I just finished installing the insert a couple of hours ago. Pete's guide was very helpful and Pete himself was kind enough to give me some tips during what turned out to be a more involved process than I had anticipated.
Last week I put a tiny scratch on the barrel on my HW03S. With that my gun was no longer mint so I decided to go ahead and install the insert. I'd been holding off because I didn't want to ding it up. Now that it was "broken in" I could take it apart without worrying.
(BTW, Van's Instant Gun Blue is awesome! Fixed the scratch.)
To install the cocking lever insert I initially followed Pete's instructions very carefully. However, when I removed the pin from the lever support bracket and broke the barrel I noticed a little bit of roughness in the breech block/pivot bolt area. I knew the breech block wasn't lubed properly because it would start squeaking every once in a while I all I could do was run some gun oil or other thin lubricant down in there. I decided since I already had it out of the stock to go ahead and pull the pivot bin out and I was glad I did.
What I found was some galling where the thrust washers (pivot shims) were pressed up against the breech block, a small burr in the pivot hole on one side, and a small tear and kink in the very thin thrust washer on the same side.

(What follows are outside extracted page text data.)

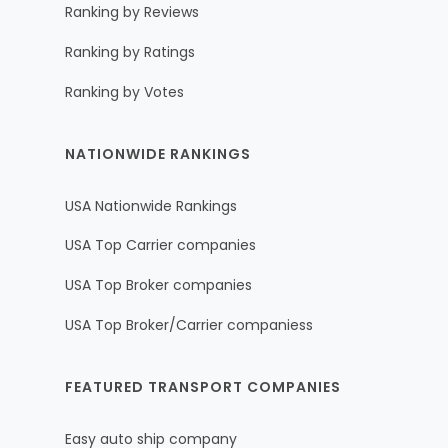
Ranking by Reviews
Ranking by Ratings
Ranking by Votes
NATIONWIDE RANKINGS
USA Nationwide Rankings
USA Top Carrier companies
USA Top Broker companies
USA Top Broker/Carrier companiess
FEATURED TRANSPORT COMPANIES
Easy auto ship company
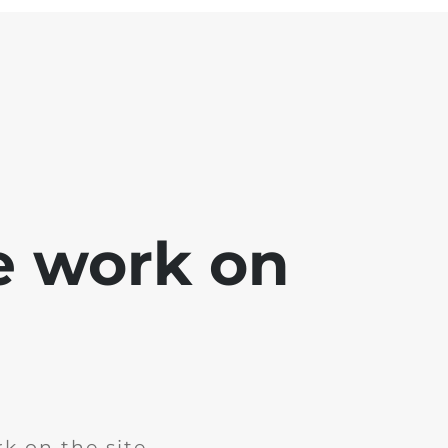
e work on
k on the site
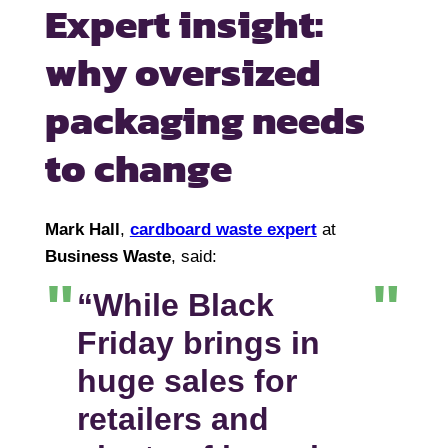
Expert insight:
why oversized
packaging needs
to change
Mark Hall
,
cardboard waste expert
at
Business Waste
, said:
“While Black
Friday brings in
huge sales for
retailers and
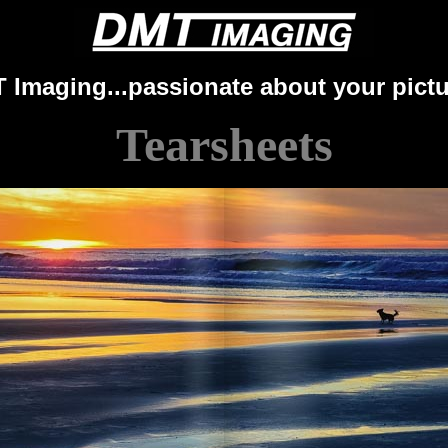
 Imaging...passionate about your pictu
Tearsheets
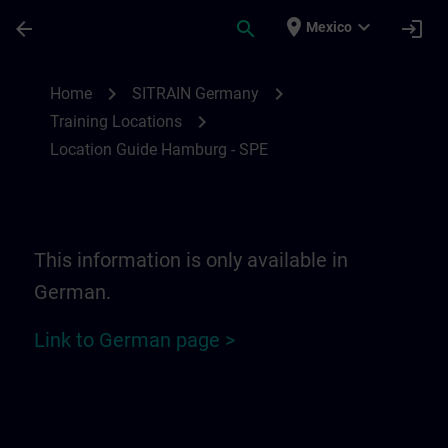
Saltar al contenido principal
Página cargada
place
expand_more
arrow_back
search
login
Mexico
Location Guide Hamburg - SPE | SITRAIN
chevron_right
chevron_right
Home
SITRAIN Germany
chevron_right
Training Locations
Location Guide Hamburg - SPE
This information is only available in
German.
Link to German page >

Both sides were almost dry as well. When I tried to hammer the washer flat it tore even worse and became unusable. Dang. Back to the insert...
First a pause while I talk about the insert. When I first received it and saw how long it was I (wrongly) assumed that you put a 3" to 4" piece in the lever arm. This is not the case. Pete shows in his instructions that a 1" piece is all you need and this was important in my case for a couple of reasons. First, the lever arm only contacts the tube in one small area--at least on my gun. And second, the more you have in there the more friction you're going to create. Even with moly a long insert under pressure will not *glide* like you might think. Back to my gun...
At this point I went ahead and installed the long flat piece of the lever insert into the lever. This was easy because I had complete access. I tried the upper piece several times, starting off with a piece about 2" long. Way too long. I shortened it to an inch like Pete suggests and started again from there. What I found was that on my gun anyway, the tolerances of the lever arm against the tube are very tight. I don't think in thousandths like Pete so I started off with about 1/16" of insert above poking out above the arm. WAY too much. I halved that to about 1/32" better but still too much friction when cocking. Much more than you might think. I took some more off. I repeated this a couple more times and each time there was still more friction on the cocking lever than I wanted. Finally I took too much off and the insert didn't even touch the tube. Fail. At this point I knew I was going to be taking the gun apart again to install new shims when they came so I buttoned everything up and just left the lower piece of the insert in place.
I got the new shims yesterday (Pyramyd is the only place in the US I could find that had them in stock and they're a Beeman part number--BN Pivot Point Spacer - PY-A-3759 $5 ea). They're the same thickness as the originals but about 1/8" larger in diameter, which worked at well in my case because they completely covered the galling on the breech block.
Armed with my shims and a few hours to spare I started in on the repair again last night. I quickly got the shims installed with a thin coat of moly everywhere it was needed. Cool, properly lubed breech block pivot assembly. I reattached the barrel and it was time for the shim--this time using Pete's method almost exactly.
I PM'd Pete a couple of times during the past week while I was waiting for my parts and found out there was one thing that Pete did that I didn't, and that was taper the sides of the top of the insert so the full 1" of insert isn't contacting the tube. That was the key in my case. I still ended up removing and installing that pin about 20 times while I tested the insert for correct height. Pete stressed in his guide to take your time and you really need to. I ruined a couple more small pieces of the insert by taking too much off. The margin for error in my case was very very small. Pete mentions 10 thousandths or less. For those of us who think in fractions that's a little over 1/128" and less would probably be better.
Eventually I nailed it. I should have taken a pic but by then I was just ready to be done. My insert is about 1" long and tapers on the sides and front and back. A sharp taper on the front and a long taper on the back. The result is that only a very small section of the insert--about 1/4" long and just over an 3/16" wide actually contacts the tube, and this small section is just *barely* proud of the lever sides. I suspect that there is some variation here from gun to gun because I haven't read of anyone else having such tight tolerances but maybe they just didn't mention it.
The end result is that when I tighten the pivot bolt to the point where there's no side to side play but the barrel still moves freely, that very small contact patch on the cocking lever insert will hold the barrel in place in any position after cocking. The additional force needed to cock the gun isn't noticeable. Unlike when I had a large area of the insert contacting the tube, this small patch (with a coat of moly on it) glides on the tube instead of dragging.
Everything is back together and it's driving tacks again. Pete's guide was extremely helpful but Pete himself turned out to be even more helpful, offering advice and insight. Great guy! Thanks Pete!
Sorry this is so long--just thought it might help someone else. Of course if you follow Pete's guide closely you'll be fine.